Fact:  Under the Nursing Home Reform Law, there are only six legitimate reasons for eviction:

    1. The resident has failed to pay.
    2. The resident no longer needs nursing facility care.
    3. The nursing facility is going out of business.
    4. The resident’s needs cannot be met in a nursing facility.
    5. The resident’s presence in the nursing facility endangers others’ safety.
    6. The resident’s presence in the nursing facility endangers others’ health.

Section 483.12(a) of Title 42 of the Code of Federal Regulations. “Difficulty” is not a justification for eviction.  Nursing facilities exist in order to care for people with physical and mental problems.

 Myth:  “John must leave the facility because he is refusing medical treatment.”

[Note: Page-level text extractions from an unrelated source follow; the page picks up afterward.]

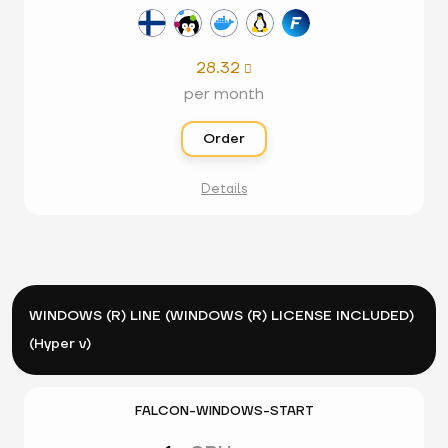
28.32

per month
Order
Details
WINDOWS (R) LINE (WINDOWS (R) LICENSE INCLUDED)
(Hyper v)
FALCON-WINDOWS-START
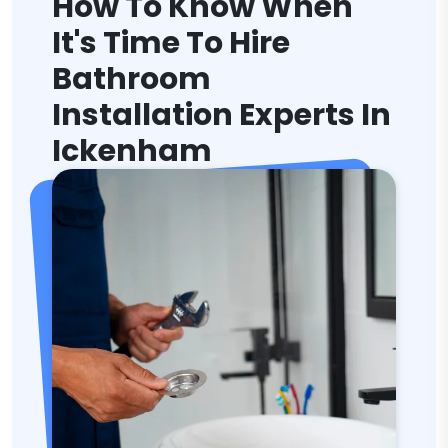
How To Know When
It's Time To Hire
Bathroom
Installation Experts In
Ickenham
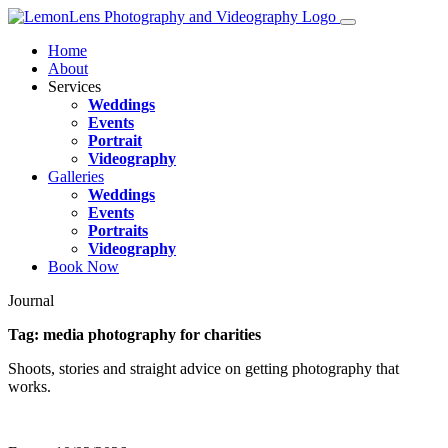
Home
About
Services
Weddings
Events
Portrait
Videography
Galleries
Weddings
Events
Portraits
Videography
Book Now
Journal
Tag:
media photography for charities
Shoots, stories and straight advice on getting photography that
works.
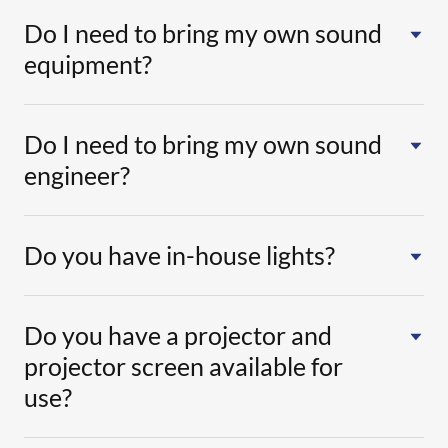
Do I need to bring my own sound
equipment?
Do I need to bring my own sound
engineer?
Do you have in-house lights?
Do you have a projector and
projector screen available for
use?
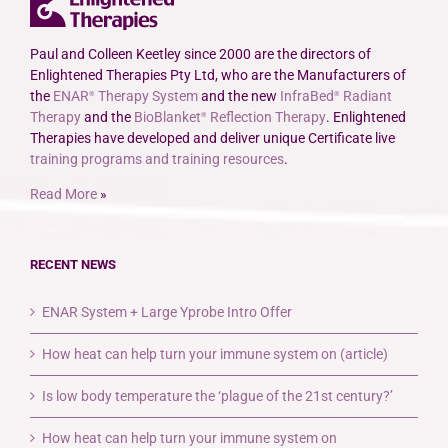
Paul and Colleen Keetley since 2000 are the directors of
Enlightened Therapies Pty Ltd, who are the Manufacturers of
the
ENAR
Therapy System
and the new
InfraBed
Radiant
®
®
Therapy
and the
BioBlanket
Reflection Therapy
. Enlightened
®
Therapies have developed and deliver unique Certificate live
training programs and training resources
.
Read More
»
RECENT NEWS
ENAR System + Large Yprobe Intro Offer
How heat can help turn your immune system on (article)
Is low body temperature the ‘plague of the 21st century?’
How heat can help turn your immune system on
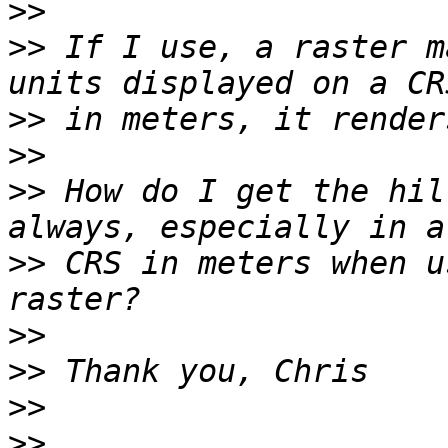
>>
>>
 If I use, a raster m
>>
>>
>>
 How do I get the hil
>>
 CRS in meters when u
>>
>>
>>
>>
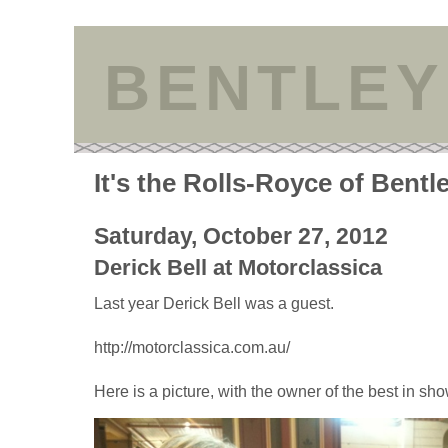
BENTLEY
It's the Rolls-Royce of Bentl
Saturday, October 27, 2012
Derick Bell at Motorclassica
Last year Derick Bell was a guest.
http://motorclassica.com.au/
Here is a picture, with the owner of the best in sho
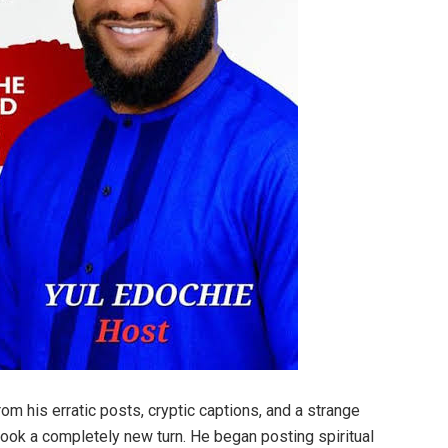
rom his erratic posts, cryptic captions, and a strange
e took a completely new turn. He began posting spiritual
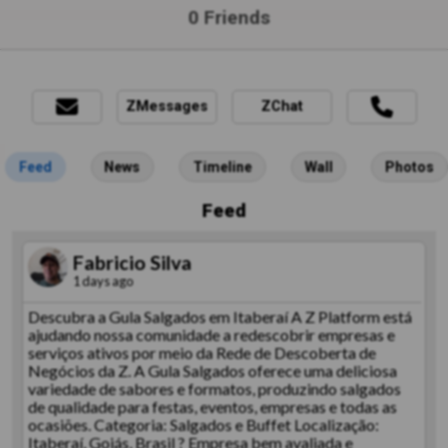
0 Friends
ZMessages
ZChat
Feed
News
Timeline
Wall
Photos
Feed
Fabricio Silva
1 days ago
Descubra a Gula Salgados em Itaberaí A Z Platform está
ajudando nossa comunidade a redescobrir empresas e
serviços ativos por meio da Rede de Descoberta de
Negócios da Z. A Gula Salgados oferece uma deliciosa
variedade de sabores e formatos, produzindo salgados
de qualidade para festas, eventos, empresas e todas as
ocasiões. Categoria: Salgados e Buffet Localização:
Itaberaí, Goiás, Brasil ? Empresa bem avaliada e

Fact A nursing facility resident, like any other individual, has a constitutional and common-law right to refuse medical treatment.  Accordingly, an involuntary transfer or discharge cannot be based on a resident’s refusal of treatment.

CMS has stated that:

    1. “Refusal of treatment would not constitute grounds for transfer, unless the facility is unable to meet the needs of the resident or protect the health and safety of others.”  Surveyor’s Guideline to Section 483.12(a)(2) of Title 42 of the Code of Federal Regulations, Appendix PP to CMS State Operations Manual.
    2. “A facility may not transfer or discharge a resident for refusing treatment unless the criteria for transfer or discharge are met.”  Surveyor’s Guideline to Section 483.10(b)(4) of Title 42 of the Code of Federal Regulations, Appendix PP to CMS State Operations Manual.